The task. Take the stretch of the material from its start through the line containing "class: Gastropoda", and write those lines out again with "scientific name" renamed to "binomial" and everything else left as it is.

Extracted information.
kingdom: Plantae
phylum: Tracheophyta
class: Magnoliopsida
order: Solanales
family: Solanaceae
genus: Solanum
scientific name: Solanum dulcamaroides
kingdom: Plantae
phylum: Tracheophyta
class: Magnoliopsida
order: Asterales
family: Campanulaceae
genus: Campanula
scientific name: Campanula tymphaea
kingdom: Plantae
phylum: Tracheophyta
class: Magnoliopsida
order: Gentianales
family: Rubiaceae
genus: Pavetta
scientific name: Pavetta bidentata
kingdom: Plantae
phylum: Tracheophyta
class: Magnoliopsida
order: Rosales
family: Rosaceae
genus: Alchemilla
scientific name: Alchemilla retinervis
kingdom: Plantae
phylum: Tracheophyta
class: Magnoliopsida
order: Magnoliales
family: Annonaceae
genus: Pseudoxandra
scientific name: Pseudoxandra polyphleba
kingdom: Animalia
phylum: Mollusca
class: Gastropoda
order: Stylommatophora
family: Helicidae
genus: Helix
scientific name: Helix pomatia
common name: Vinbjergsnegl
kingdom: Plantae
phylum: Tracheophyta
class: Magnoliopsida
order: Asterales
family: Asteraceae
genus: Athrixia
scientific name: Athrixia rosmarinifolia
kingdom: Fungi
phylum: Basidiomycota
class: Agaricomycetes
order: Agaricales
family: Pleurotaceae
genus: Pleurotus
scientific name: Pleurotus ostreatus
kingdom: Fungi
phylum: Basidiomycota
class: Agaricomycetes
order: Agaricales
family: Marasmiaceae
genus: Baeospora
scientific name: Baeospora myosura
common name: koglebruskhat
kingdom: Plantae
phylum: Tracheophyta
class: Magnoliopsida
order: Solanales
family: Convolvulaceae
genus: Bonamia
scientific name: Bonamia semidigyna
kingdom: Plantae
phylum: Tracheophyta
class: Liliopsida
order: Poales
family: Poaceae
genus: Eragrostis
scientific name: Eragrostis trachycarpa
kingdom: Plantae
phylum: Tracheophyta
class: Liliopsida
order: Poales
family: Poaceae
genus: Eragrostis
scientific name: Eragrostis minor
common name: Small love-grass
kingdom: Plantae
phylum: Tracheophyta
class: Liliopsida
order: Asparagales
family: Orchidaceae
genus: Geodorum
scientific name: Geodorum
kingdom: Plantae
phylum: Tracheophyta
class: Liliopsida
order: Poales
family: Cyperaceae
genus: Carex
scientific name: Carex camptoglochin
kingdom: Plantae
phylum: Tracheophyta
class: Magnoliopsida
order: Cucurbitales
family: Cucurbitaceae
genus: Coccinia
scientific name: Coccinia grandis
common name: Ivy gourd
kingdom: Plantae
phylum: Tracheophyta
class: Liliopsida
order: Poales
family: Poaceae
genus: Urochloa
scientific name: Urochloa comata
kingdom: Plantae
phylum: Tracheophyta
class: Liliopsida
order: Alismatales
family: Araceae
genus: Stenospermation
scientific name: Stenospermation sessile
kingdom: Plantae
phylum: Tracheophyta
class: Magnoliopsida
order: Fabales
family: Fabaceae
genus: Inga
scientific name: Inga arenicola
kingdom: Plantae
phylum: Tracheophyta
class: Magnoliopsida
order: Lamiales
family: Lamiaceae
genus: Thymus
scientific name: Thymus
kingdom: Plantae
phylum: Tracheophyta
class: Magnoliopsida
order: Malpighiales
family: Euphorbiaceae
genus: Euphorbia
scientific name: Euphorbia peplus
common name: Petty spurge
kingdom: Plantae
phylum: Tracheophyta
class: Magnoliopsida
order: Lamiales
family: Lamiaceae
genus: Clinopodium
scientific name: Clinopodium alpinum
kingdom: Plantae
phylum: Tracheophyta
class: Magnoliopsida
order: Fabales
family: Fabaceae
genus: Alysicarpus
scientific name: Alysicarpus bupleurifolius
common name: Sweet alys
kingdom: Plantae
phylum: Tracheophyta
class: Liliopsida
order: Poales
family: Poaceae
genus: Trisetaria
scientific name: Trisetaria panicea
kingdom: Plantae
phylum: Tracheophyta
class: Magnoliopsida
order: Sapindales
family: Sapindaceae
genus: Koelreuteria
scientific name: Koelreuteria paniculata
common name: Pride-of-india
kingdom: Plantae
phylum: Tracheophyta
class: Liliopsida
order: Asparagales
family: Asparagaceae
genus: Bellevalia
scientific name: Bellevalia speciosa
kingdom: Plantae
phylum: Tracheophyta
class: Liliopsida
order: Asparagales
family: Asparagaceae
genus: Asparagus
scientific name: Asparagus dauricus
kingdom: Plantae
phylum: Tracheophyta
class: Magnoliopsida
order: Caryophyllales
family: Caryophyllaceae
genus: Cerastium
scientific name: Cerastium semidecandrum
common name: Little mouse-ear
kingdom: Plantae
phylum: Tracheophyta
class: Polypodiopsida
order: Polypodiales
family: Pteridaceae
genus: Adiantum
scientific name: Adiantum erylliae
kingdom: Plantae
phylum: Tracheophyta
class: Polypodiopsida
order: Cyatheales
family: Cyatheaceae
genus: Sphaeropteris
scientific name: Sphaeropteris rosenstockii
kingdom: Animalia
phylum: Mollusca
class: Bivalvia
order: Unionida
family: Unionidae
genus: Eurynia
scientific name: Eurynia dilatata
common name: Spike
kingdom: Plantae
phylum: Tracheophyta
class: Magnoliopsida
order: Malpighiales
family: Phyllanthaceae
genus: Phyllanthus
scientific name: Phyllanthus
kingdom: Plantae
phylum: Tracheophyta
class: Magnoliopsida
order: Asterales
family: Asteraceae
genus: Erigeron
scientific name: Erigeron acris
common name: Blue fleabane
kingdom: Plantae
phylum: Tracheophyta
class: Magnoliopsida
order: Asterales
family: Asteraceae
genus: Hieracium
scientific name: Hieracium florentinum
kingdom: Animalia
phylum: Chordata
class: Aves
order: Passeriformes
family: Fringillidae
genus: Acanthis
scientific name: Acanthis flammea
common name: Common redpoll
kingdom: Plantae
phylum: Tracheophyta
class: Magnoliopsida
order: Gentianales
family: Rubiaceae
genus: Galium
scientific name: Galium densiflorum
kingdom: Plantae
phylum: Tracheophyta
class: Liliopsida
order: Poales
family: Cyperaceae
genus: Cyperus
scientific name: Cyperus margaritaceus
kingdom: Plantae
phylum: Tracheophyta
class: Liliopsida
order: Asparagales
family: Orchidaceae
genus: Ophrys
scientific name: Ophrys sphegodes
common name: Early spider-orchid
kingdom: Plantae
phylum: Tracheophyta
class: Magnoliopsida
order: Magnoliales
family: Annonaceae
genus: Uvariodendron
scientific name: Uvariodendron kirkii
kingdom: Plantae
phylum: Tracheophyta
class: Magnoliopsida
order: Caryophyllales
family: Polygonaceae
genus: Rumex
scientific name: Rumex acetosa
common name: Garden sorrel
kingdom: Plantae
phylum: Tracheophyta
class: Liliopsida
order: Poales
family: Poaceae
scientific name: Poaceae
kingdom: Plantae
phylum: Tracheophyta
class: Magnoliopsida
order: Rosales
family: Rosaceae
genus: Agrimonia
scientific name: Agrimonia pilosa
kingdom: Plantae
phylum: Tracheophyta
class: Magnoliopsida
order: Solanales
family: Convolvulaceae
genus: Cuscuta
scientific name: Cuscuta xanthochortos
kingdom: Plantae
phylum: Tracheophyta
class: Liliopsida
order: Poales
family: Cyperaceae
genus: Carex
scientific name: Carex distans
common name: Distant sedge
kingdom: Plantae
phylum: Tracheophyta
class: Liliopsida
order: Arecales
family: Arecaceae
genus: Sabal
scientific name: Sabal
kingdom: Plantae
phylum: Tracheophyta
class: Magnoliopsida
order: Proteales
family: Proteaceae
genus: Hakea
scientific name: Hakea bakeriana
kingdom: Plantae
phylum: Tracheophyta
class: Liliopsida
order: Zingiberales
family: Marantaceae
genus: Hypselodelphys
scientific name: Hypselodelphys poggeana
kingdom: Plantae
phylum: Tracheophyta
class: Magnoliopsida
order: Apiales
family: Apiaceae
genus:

Written solution.
kingdom: Plantae
phylum: Tracheophyta
class: Magnoliopsida
order: Solanales
family: Solanaceae
genus: Solanum
binomial: Solanum dulcamaroides
kingdom: Plantae
phylum: Tracheophyta
class: Magnoliopsida
order: Asterales
family: Campanulaceae
genus: Campanula
binomial: Campanula tymphaea
kingdom: Plantae
phylum: Tracheophyta
class: Magnoliopsida
order: Gentianales
family: Rubiaceae
genus: Pavetta
binomial: Pavetta bidentata
kingdom: Plantae
phylum: Tracheophyta
class: Magnoliopsida
order: Rosales
family: Rosaceae
genus: Alchemilla
binomial: Alchemilla retinervis
kingdom: Plantae
phylum: Tracheophyta
class: Magnoliopsida
order: Magnoliales
family: Annonaceae
genus: Pseudoxandra
binomial: Pseudoxandra polyphleba
kingdom: Animalia
phylum: Mollusca
class: Gastropoda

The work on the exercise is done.